For the string "Ноября", state the number of lines in the data that contain it, and nothing else.

• _Source records_:
☆ ☆ ☆ ☆ ☆
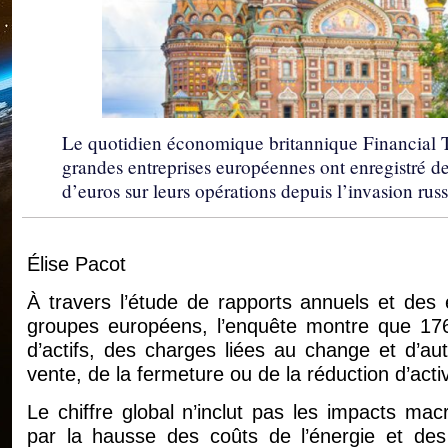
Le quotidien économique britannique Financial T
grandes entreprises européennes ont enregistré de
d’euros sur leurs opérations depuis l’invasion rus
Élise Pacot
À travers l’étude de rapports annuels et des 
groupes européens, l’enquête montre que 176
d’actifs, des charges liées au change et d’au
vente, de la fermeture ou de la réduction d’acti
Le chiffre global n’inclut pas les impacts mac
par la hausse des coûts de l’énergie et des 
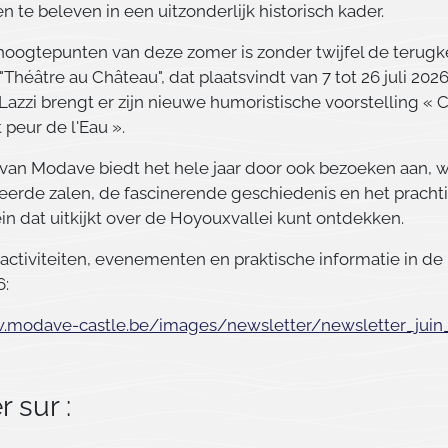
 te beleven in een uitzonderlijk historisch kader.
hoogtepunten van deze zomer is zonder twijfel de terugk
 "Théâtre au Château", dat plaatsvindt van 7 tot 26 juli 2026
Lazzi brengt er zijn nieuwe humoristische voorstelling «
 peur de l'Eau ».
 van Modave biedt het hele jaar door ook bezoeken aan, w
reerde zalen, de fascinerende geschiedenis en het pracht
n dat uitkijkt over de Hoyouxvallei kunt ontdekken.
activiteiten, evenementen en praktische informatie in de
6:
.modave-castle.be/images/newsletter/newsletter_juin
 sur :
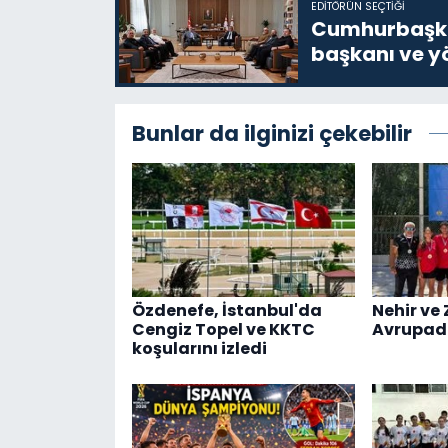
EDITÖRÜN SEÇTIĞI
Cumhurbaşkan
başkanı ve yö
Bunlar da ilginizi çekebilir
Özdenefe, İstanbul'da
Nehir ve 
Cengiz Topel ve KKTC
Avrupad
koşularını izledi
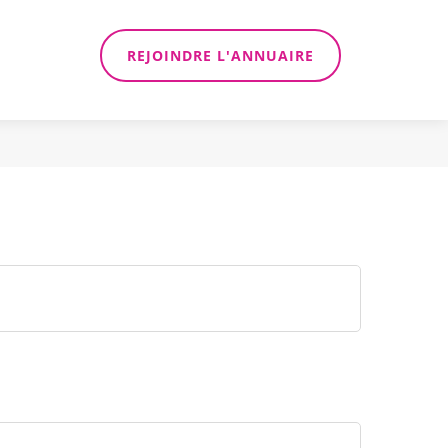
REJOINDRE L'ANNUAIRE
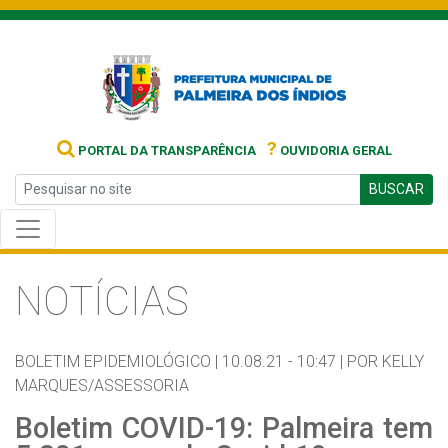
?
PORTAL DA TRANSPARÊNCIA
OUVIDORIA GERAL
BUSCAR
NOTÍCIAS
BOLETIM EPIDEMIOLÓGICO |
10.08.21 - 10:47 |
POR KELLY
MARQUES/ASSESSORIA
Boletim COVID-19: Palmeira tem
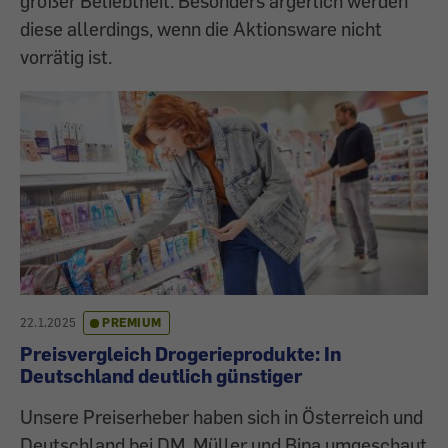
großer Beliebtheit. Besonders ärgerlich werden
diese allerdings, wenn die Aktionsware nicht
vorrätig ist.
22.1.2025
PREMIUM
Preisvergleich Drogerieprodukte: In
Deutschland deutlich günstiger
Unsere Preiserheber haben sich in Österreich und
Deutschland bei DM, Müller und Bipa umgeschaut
☆ ☆ ☆ ☆ ☆
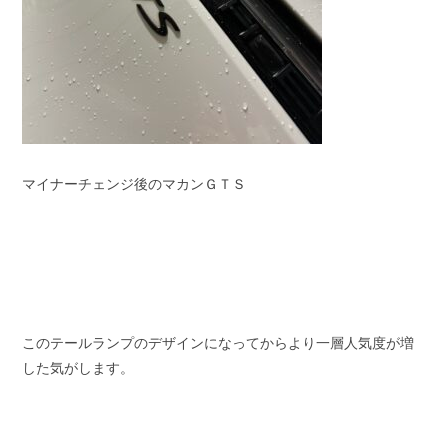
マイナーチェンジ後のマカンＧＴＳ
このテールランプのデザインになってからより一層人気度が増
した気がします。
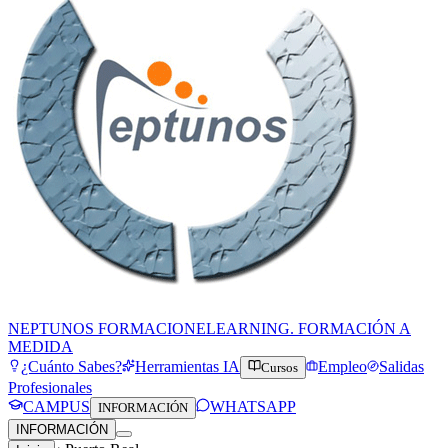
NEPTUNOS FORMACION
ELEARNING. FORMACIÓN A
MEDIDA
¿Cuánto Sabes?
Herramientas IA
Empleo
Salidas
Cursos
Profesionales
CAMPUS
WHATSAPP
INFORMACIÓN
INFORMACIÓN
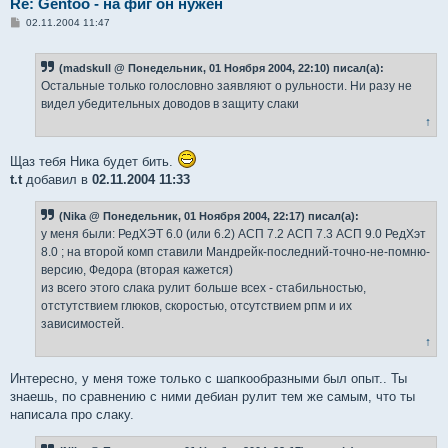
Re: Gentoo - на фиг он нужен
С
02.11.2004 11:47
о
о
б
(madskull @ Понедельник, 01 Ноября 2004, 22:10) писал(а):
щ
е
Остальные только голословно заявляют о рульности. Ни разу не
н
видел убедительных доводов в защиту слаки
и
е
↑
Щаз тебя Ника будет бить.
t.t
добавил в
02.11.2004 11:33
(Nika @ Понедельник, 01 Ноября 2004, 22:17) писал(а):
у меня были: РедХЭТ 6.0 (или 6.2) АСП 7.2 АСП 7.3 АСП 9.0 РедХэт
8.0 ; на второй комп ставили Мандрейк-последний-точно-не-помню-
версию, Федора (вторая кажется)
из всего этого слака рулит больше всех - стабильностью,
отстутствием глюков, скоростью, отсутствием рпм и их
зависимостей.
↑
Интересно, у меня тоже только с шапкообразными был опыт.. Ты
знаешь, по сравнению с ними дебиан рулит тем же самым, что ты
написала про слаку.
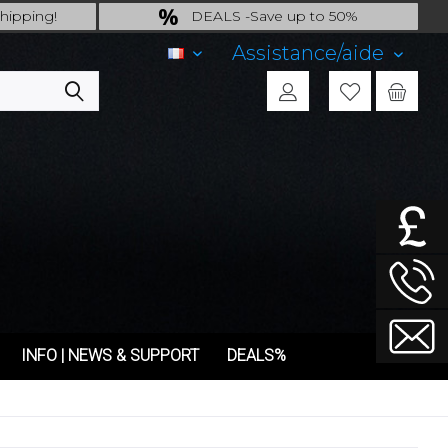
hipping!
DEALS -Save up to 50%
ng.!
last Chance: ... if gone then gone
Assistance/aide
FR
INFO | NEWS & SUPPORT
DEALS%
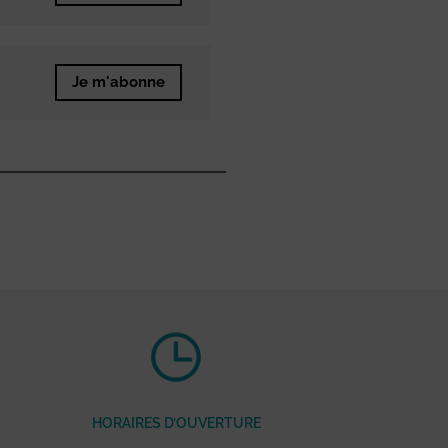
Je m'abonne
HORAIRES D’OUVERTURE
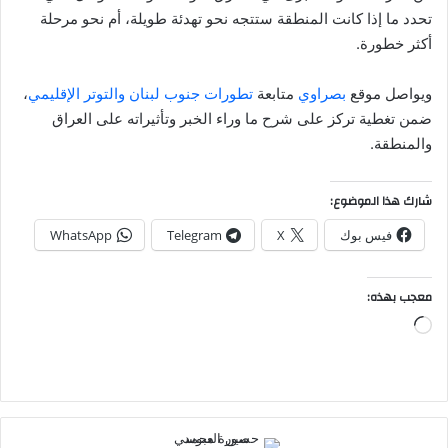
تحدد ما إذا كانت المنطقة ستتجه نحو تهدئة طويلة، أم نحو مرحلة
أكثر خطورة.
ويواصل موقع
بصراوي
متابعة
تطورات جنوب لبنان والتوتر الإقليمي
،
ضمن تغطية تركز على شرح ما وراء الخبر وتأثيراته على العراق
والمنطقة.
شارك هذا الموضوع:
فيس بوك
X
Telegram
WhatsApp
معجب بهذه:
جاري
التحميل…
☆ ☆ ☆ ☆ ☆
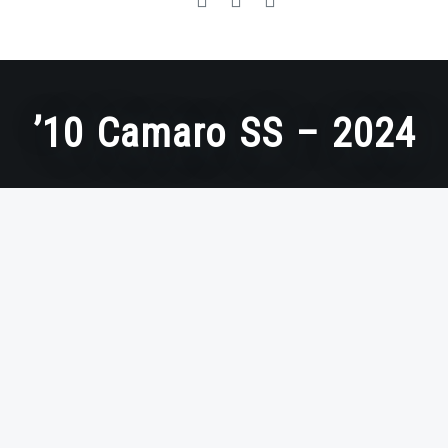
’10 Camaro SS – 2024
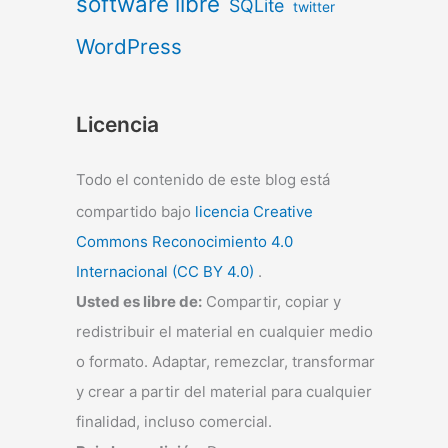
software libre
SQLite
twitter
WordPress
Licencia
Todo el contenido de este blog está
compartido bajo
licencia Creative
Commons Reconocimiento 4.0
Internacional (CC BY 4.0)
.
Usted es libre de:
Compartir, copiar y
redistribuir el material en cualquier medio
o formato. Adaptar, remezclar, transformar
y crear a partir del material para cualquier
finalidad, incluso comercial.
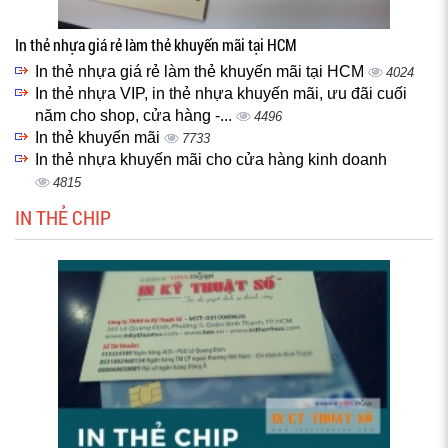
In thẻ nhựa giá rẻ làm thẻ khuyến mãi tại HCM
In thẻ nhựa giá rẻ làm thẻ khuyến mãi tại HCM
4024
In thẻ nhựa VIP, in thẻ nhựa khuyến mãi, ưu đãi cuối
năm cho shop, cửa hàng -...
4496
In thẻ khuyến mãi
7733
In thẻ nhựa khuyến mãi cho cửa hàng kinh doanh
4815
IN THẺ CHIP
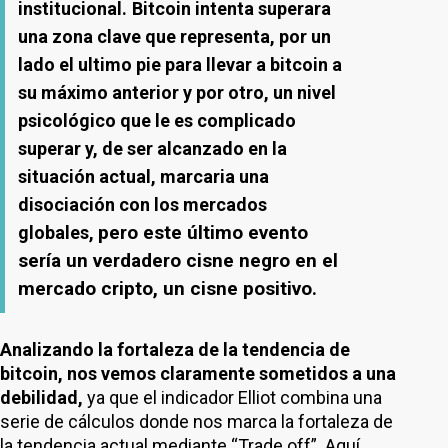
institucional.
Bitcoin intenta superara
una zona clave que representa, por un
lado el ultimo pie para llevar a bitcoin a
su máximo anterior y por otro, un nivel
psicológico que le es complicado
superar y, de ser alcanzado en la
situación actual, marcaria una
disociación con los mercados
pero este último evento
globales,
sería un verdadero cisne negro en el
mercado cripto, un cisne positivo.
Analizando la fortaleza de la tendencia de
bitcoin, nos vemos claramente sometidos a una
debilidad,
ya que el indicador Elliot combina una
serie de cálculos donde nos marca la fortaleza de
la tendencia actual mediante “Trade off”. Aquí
☆ ☆ ☆ ☆ ☆
• _Response below_:
2